▶ _WHAT IS EXPECTED_
The answer must be every line of the data that holds the word "padding".

++++++++++++++++++++

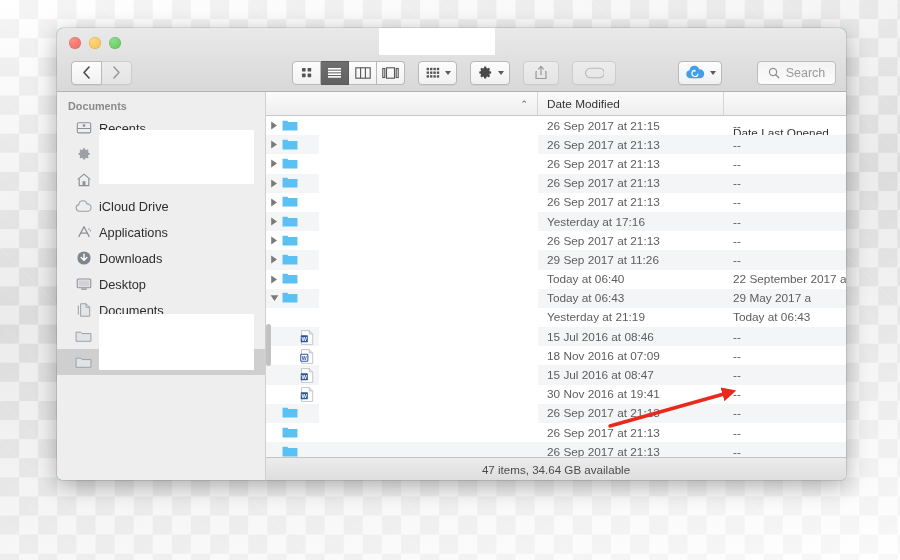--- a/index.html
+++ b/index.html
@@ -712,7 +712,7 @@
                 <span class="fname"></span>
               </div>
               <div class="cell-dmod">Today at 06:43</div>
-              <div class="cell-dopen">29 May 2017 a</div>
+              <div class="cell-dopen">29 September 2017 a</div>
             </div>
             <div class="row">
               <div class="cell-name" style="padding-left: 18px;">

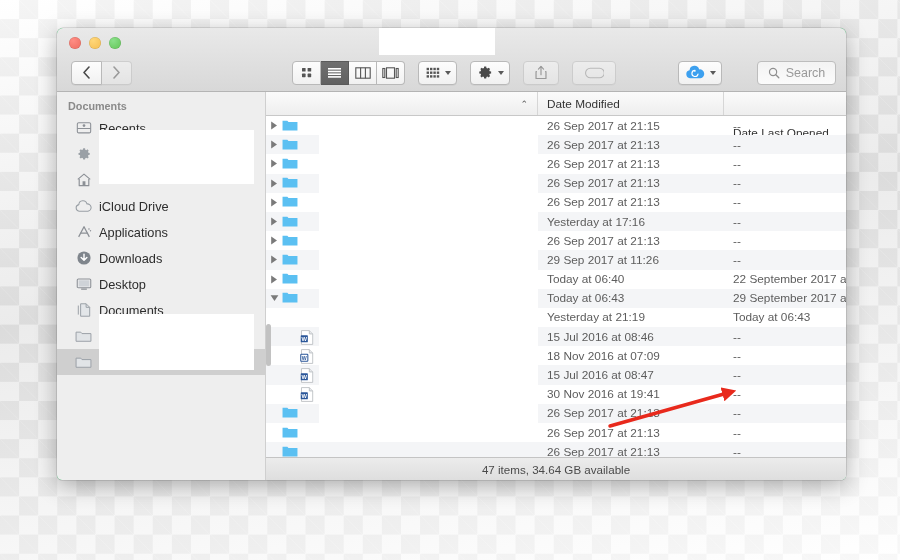--- a/index.html
+++ b/index.html
@@ -776,7 +776,6 @@
                   </svg></span>
                 <span class="fname"></span>
               </div>
-              <div class="cell-dmod">30 Nov 2016 at 19:41</div>
               <div class="cell-dopen">--</div>
             </div>
             <div class="row alt">

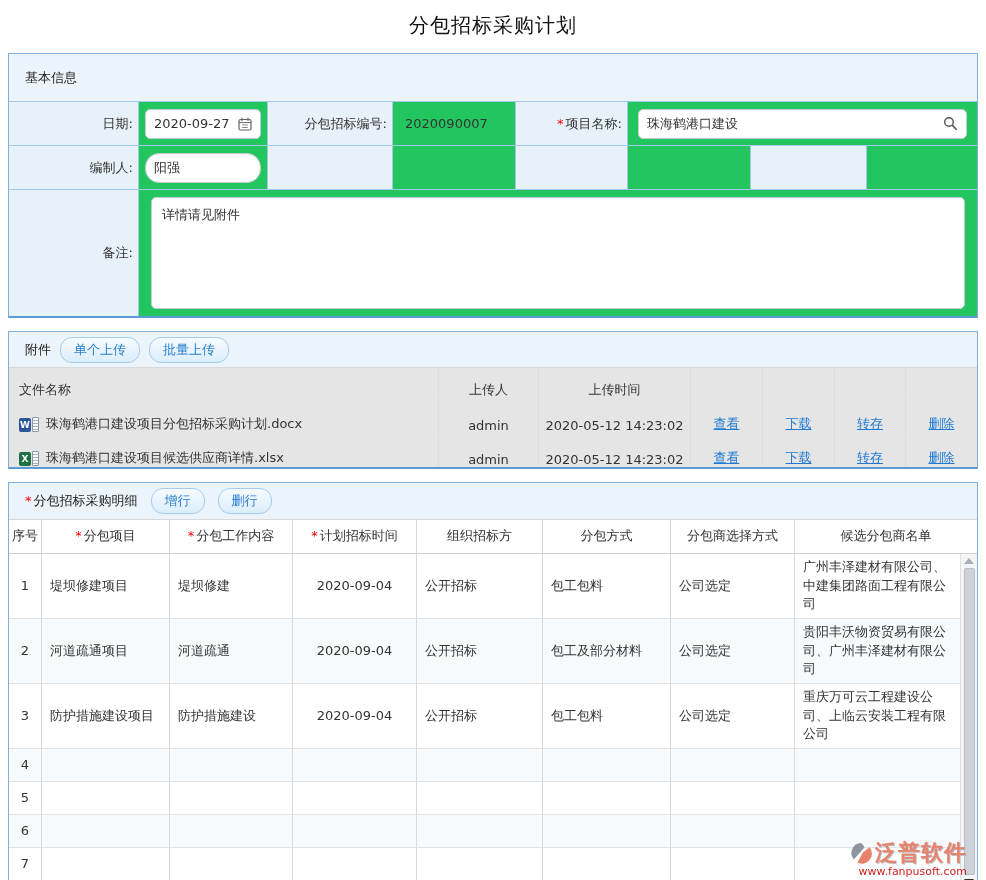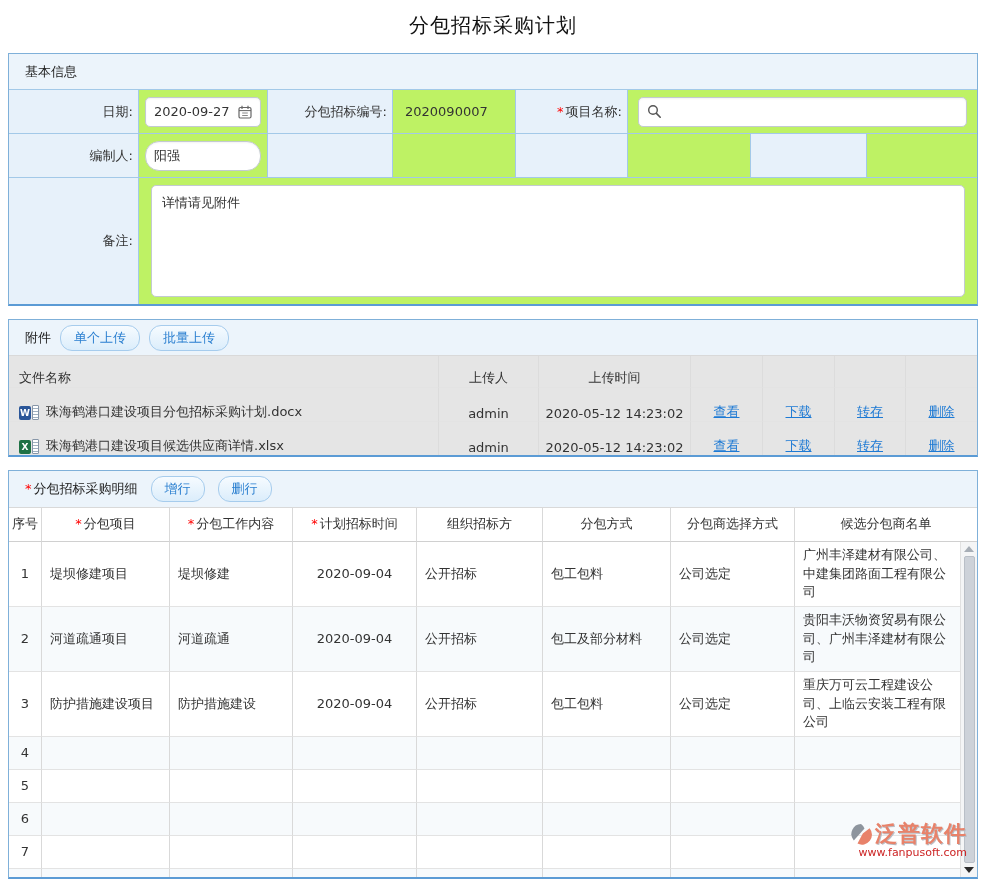--- a/index.html
+++ b/index.html
@@ -24,7 +24,7 @@
     background:#ecf4fb;
     border-bottom:1px solid #a3c9e8;
     display:flex; align-items:center; gap:13px;
-    padding:0 16px; height:36px; color:#222;
+    padding:0 16px; height:48px; color:#222;
   }
   .req { color:#ff0000; margin-right:2px; }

++++++++++++++++++++

▶ _COMPLETED EXERCISE_
               <div class="cell-name" style="padding-left: 18px;">
-    padding:0 16px; height:36px; color:#222;
+    padding:0 16px; height:48px; color:#222;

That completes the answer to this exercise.